Uma epidemia nada mais é do que uma guerra e para enfrentá-la precisamos de um bom exército, boas armas e fundamentalmente uma boa inteligência para articular estratégias. Muito já se avançou, mas o Brasil ainda precisa investir nessas ferramentas que capacitarão nossos profissionais a enfrentar, de forma rápida e efetiva, essas ameaças. Os investimentos devem contemplar não apenas as ferramentas mas também a formação dos profissionais da saúde, pesquisadores e administradores para que se tenha uma equipe integrada, preparada e capacitada para grandes desafios. Certamente, com esses investimentos, o Brasil estará muito bem preparado para qualquer batalha.

A história da humanidade é marcada por períodos de epidemias devastadoras. O senhor acredita que um dia será possível se livrar dessas?

A velocidade e facilidade de deslocamento no mundo hoje permite, por exemplo, que uma pessoa pegue um avião no Brasil e em menos de 24 horas esteja do outro lado do mundo, ou ainda que em menos de quarenta e oito horas estejamos consumindo no Brasil uma hortaliça produzida por um agricultor no interior da Europa. Isso sem dúvida é fantástico, porém, gera um alerta, pois, com essa rapidez, aumenta também a velocidade de propagação de doenças. Os micro-organismos estão evoluindo conosco há milhares de anos, desenvolvendo mecanismos de sobrevivência e nós, mecanismos de defesa, no entanto algumas vezes essa relação se desequilibra. Acredito que epidemias devastadoras possam diminuir e até mesmo serem controladas mais rapidamente devido a essa velocidade de comunicação.

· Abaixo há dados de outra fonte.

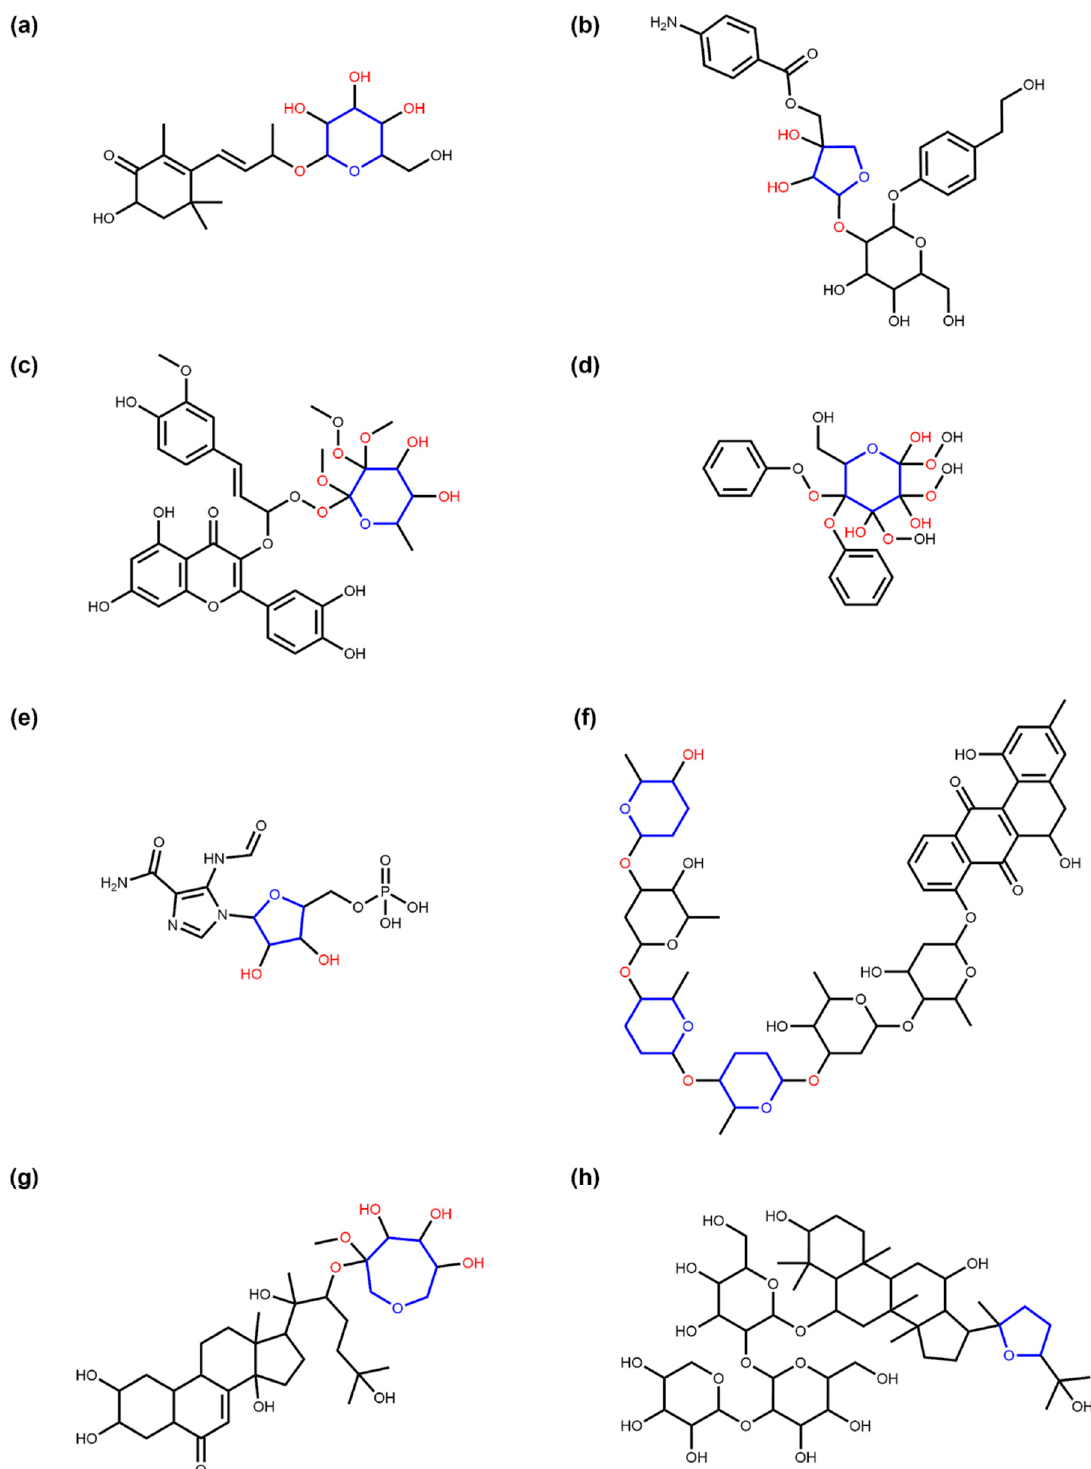
Figure 11. Examples of NP in COCONUT having circular sugar moieties with specific exocyclic oxygen atoms to atoms in ring ratio r exo values. The ratio is calculated by dividing the number of oxygen atoms attached to a furanose/pyranose/hep- tose ring n exo by the number of heavy atoms (C and O) in the ring n inc (see Equation (1)). In all subfigures, the respective sugar ring is marked in blue and all directly connected exocyclic oxygen atoms are marked in red. ( a ) Staphylionoside A (COCONUT ID CNP0250344), an NP with a pyranose sugar moiety that has an exocyclic oxygen ratio of 0.6 due to four connected oxygen atoms. ( b ) Cucurbitoside I (CNP0225316) contains a non-terminal furanose moiety with an exocyclic oxygen ratio of 0.6 due to the three connected oxygen atoms. ( c ) COCONUT NP CNP0030043 has a terminal pyranose moiety with an exocyclic oxygen ratio of 1.0 because the number of exocyclic oxygen atoms directly attached to the sugar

Qual o papel da prevenção nas epidemias? O Brasil consegue
fazer bem esse trabalho?

A prevenção é sempre a melhor estratégia e deve ser prioridade em qualquer gestão de saúde pública. O governo brasileiro tem desenvolvido um bom trabalho na prevenção de algumas doenças, com importantes campanhas de vacinação e ações de divulgação, mas muito ainda precisa ser feito e não apenas por parte do governo, mas principalmente por parte da população. Por exemplo, basta vermos que por mais propagandas e ações que sejam tomadas, a dengue está aí todos os anos matando e adoecendo a população. O Brasil está num ótimo caminho mas precisa investir muito ainda em saúde, tecnologia e principalmente, educação.